Your data could be safer on solid state

Addlink S70 SSD vs Seagate Firecuda 510

Cloud storage company Backblaze looks into the reliability of the hard drives in its servers on a regular basis, but its latest study also includes the failure rates on its solid state collection, too – and the surprising results show that the best SSD for gaming could outlast your conventional mechanical HDD.

The lifetime failure rates of its SSDs and HDDs are rated at 0.65% and 6.04% respectively, which is a pretty significant win for solid state at first glance. It’s not as simple as that, however, as the two devices are used in separate applications.
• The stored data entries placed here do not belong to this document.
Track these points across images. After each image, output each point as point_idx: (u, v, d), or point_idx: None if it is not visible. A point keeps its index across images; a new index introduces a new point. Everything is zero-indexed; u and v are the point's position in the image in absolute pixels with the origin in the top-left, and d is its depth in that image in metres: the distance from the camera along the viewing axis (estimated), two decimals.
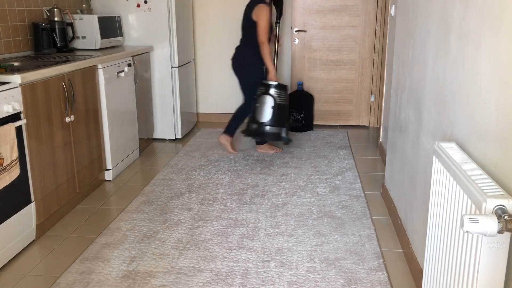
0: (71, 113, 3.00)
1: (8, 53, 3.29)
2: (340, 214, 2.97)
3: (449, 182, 1.45)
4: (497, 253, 1.17)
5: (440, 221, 1.54)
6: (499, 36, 1.36)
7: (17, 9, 3.38)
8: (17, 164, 2.40)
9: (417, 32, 2.42)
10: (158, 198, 3.24)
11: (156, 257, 2.46)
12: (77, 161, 3.10)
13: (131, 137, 3.95)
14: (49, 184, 2.76)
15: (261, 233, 2.73)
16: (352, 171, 3.74)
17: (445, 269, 1.47)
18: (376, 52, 5.00)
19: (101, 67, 3.38)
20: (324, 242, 2.62)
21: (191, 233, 2.72)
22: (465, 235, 1.28)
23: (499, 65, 1.36)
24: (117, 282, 2.24)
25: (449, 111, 1.84)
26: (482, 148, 1.48)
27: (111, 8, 4.39)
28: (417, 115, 2.38)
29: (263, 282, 2.23)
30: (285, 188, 3.40)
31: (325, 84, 5.13)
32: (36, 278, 2.30)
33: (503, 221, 1.10)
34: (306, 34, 5.02)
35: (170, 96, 4.53)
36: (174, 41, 4.44)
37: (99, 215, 3.01)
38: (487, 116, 1.44)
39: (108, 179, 3.60)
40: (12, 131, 2.35)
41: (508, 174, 1.29)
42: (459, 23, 1.73)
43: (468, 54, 1.62)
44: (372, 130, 5.09)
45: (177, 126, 4.65)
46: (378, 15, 4.91)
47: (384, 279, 2.26)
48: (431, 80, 2.11)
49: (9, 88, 2.38)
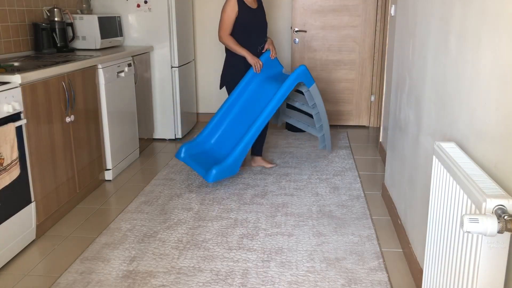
0: (71, 113, 3.00)
1: (8, 53, 3.29)
2: (340, 214, 2.97)
3: (449, 182, 1.45)
4: (497, 253, 1.17)
5: (440, 221, 1.54)
6: (499, 36, 1.36)
7: (17, 9, 3.38)
8: (17, 164, 2.40)
9: (417, 32, 2.42)
10: (158, 198, 3.24)
11: (156, 257, 2.46)
12: (77, 161, 3.10)
13: (131, 137, 3.95)
14: (49, 184, 2.76)
15: (261, 233, 2.73)
16: (352, 171, 3.74)
17: (445, 269, 1.47)
18: (376, 52, 5.00)
19: (101, 67, 3.38)
20: (324, 242, 2.62)
21: (191, 233, 2.73)
22: (465, 235, 1.28)
23: (499, 65, 1.36)
24: (117, 282, 2.24)
25: (449, 111, 1.84)
26: (482, 148, 1.48)
27: (111, 8, 4.39)
28: (417, 115, 2.38)
29: (263, 282, 2.23)
30: (285, 188, 3.40)
31: (325, 84, 5.13)
32: (36, 278, 2.30)
33: (503, 221, 1.10)
34: (306, 34, 5.02)
35: (170, 96, 4.53)
36: (174, 41, 4.44)
37: (99, 215, 3.01)
38: (487, 116, 1.44)
39: (108, 179, 3.60)
40: (12, 131, 2.35)
41: (508, 174, 1.29)
42: (459, 23, 1.73)
43: (468, 54, 1.63)
44: (372, 130, 5.09)
45: (177, 126, 4.65)
46: (378, 15, 4.91)
47: (384, 279, 2.26)
48: (431, 80, 2.11)
49: (9, 88, 2.38)
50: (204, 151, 3.40)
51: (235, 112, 3.51)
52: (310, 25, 4.99)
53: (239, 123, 3.44)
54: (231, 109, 3.50)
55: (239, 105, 3.53)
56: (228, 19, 3.44)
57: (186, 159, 3.28)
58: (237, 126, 3.46)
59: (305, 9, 4.96)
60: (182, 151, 3.34)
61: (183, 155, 3.33)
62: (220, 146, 3.44)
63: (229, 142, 3.43)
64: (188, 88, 4.89)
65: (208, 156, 3.37)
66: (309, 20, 4.98)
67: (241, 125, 3.46)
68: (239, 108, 3.52)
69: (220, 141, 3.49)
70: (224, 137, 3.46)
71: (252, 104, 3.50)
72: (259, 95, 3.50)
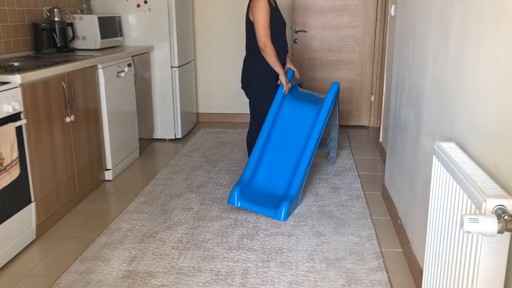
0: (71, 113, 3.00)
1: (8, 53, 3.29)
2: (340, 214, 2.97)
3: (449, 182, 1.45)
4: (497, 253, 1.17)
5: (440, 221, 1.54)
6: (499, 36, 1.36)
7: (17, 9, 3.38)
8: (17, 164, 2.40)
9: (417, 32, 2.42)
10: (158, 198, 3.24)
11: (156, 257, 2.46)
12: (77, 161, 3.10)
13: (131, 137, 3.95)
14: (49, 184, 2.76)
15: (261, 233, 2.73)
16: (352, 171, 3.74)
17: (445, 269, 1.47)
18: (376, 52, 5.00)
19: (101, 67, 3.38)
20: (324, 242, 2.62)
21: (191, 233, 2.73)
22: (465, 235, 1.28)
23: (499, 65, 1.36)
24: (117, 282, 2.24)
25: (449, 111, 1.84)
26: (482, 148, 1.48)
27: (111, 8, 4.39)
28: (417, 115, 2.38)
29: (263, 282, 2.23)
30: None
31: (325, 84, 5.13)
32: (36, 278, 2.30)
33: (503, 221, 1.10)
34: (306, 34, 5.02)
35: (170, 96, 4.53)
36: (174, 41, 4.44)
37: (99, 215, 3.01)
38: (487, 116, 1.44)
39: (108, 179, 3.60)
40: (12, 131, 2.35)
41: (508, 174, 1.29)
42: (459, 23, 1.73)
43: (468, 54, 1.63)
44: (372, 130, 5.09)
45: (177, 126, 4.65)
46: (378, 15, 4.91)
47: (384, 279, 2.26)
48: (431, 80, 2.11)
49: (9, 88, 2.38)
50: (257, 189, 3.11)
51: (274, 141, 3.21)
52: (310, 25, 4.99)
53: (282, 151, 3.16)
54: (269, 138, 3.21)
55: (277, 133, 3.23)
56: (267, 22, 3.03)
57: (243, 203, 2.96)
58: (281, 155, 3.18)
59: (305, 9, 4.96)
60: (235, 197, 2.98)
61: (238, 200, 2.98)
62: (271, 180, 3.15)
63: (279, 174, 3.15)
64: (188, 88, 4.89)
65: (264, 194, 3.08)
66: (309, 20, 4.98)
67: (285, 153, 3.18)
68: (277, 135, 3.22)
69: (268, 175, 3.18)
70: (271, 170, 3.17)
71: (289, 128, 3.22)
72: (293, 117, 3.23)
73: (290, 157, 3.15)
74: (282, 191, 3.08)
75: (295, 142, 3.17)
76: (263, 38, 3.04)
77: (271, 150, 3.18)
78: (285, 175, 3.12)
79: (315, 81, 5.12)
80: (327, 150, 3.92)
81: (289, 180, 3.09)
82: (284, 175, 3.12)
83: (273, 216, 2.90)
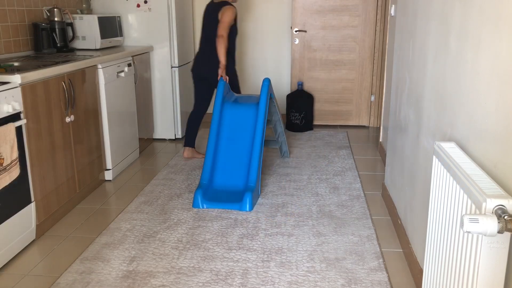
0: (71, 113, 3.00)
1: (8, 53, 3.29)
2: (340, 214, 2.97)
3: (449, 182, 1.45)
4: (497, 253, 1.17)
5: (440, 221, 1.54)
6: (499, 36, 1.36)
7: (17, 9, 3.38)
8: (17, 164, 2.40)
9: (417, 32, 2.42)
10: (158, 198, 3.24)
11: (156, 257, 2.46)
12: (77, 161, 3.10)
13: (131, 137, 3.95)
14: (49, 184, 2.76)
15: (261, 233, 2.73)
16: (352, 171, 3.74)
17: (445, 269, 1.47)
18: (376, 52, 5.00)
19: (101, 67, 3.38)
20: (324, 242, 2.62)
21: (191, 233, 2.72)
22: (465, 235, 1.28)
23: (499, 65, 1.36)
24: (117, 282, 2.24)
25: (449, 111, 1.84)
26: (482, 148, 1.48)
27: (111, 8, 4.39)
28: (417, 115, 2.38)
29: (263, 282, 2.23)
30: (285, 188, 3.40)
31: (325, 84, 5.13)
32: (36, 278, 2.30)
33: (503, 221, 1.10)
34: (306, 34, 5.02)
35: (170, 96, 4.53)
36: (174, 41, 4.44)
37: (99, 215, 3.01)
38: (487, 116, 1.44)
39: (108, 179, 3.60)
40: (12, 131, 2.35)
41: (508, 174, 1.29)
42: (459, 23, 1.73)
43: (468, 54, 1.62)
44: (372, 130, 5.09)
45: (177, 126, 4.65)
46: (378, 15, 4.91)
47: (384, 279, 2.26)
48: (431, 80, 2.11)
49: (9, 88, 2.38)
50: (218, 190, 3.26)
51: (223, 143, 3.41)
52: (310, 25, 4.99)
53: (232, 150, 3.37)
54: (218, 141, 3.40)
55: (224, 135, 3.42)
56: (230, 23, 3.73)
57: (208, 204, 3.07)
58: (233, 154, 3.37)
59: (305, 9, 4.96)
60: (199, 200, 3.09)
61: (202, 203, 3.09)
62: (229, 179, 3.31)
63: (235, 171, 3.32)
64: (188, 88, 4.89)
65: (226, 193, 3.22)
66: (309, 20, 4.98)
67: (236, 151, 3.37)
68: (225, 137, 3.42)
69: (225, 175, 3.34)
70: (227, 169, 3.34)
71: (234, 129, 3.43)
72: (236, 118, 3.45)
73: (241, 154, 3.36)
74: (241, 186, 3.26)
75: (243, 140, 3.40)
76: (223, 30, 3.69)
77: (222, 152, 3.39)
78: (241, 171, 3.31)
79: (315, 81, 5.13)
80: (278, 146, 4.03)
81: (245, 175, 3.28)
82: (240, 171, 3.31)
83: (239, 209, 3.03)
Hard drives store petabytes of customer data, while SSDs have the less taxing job of booting servers.

Plus, the average age of an SSD in Backblaze’s servers comes in at 12.7 months, compared to 49.6 months for hard drives. It mentions this could also go some way to explain the disparity, but it’ll continue to study solid state reliability over the coming quarters to see if there’s a pattern.

While SSDs should be more reliable with no moving parts, that theory can’t be applied to every solid state drive. Factors such as terabytes written (TBW) ratings, which quantify how much data devices can hold before they’re expected to give up the ghost, also plays a large part.

Graphs from Backblaze showing SSDs with a lower annual failure rate than HDDs
Graphs credit: Backblaze

So far, Seagate fares the worst with the failure rate of its 14TB hard drives reaching above 2.43% in the first four months, closely followed by 1.08% of Toshiba’s 14TB HDDs dying in the same time frame. On the flip side, all 886 of Samsung’s 6TB drives are intact with an average age of six years between them and Toshiba’s 16TB models are also sitting pretty with a 0% failure rate.

Backblaze doesn’t say what brand or form factor of SSDs it uses, but they are far more consistent, being 18 times more reliable in the first quarter of 2021 with just two failed drives compared to 44 HDDs. Only time will tell if this continues as NVMe becomes more common in servers and capacities keep climbing higher.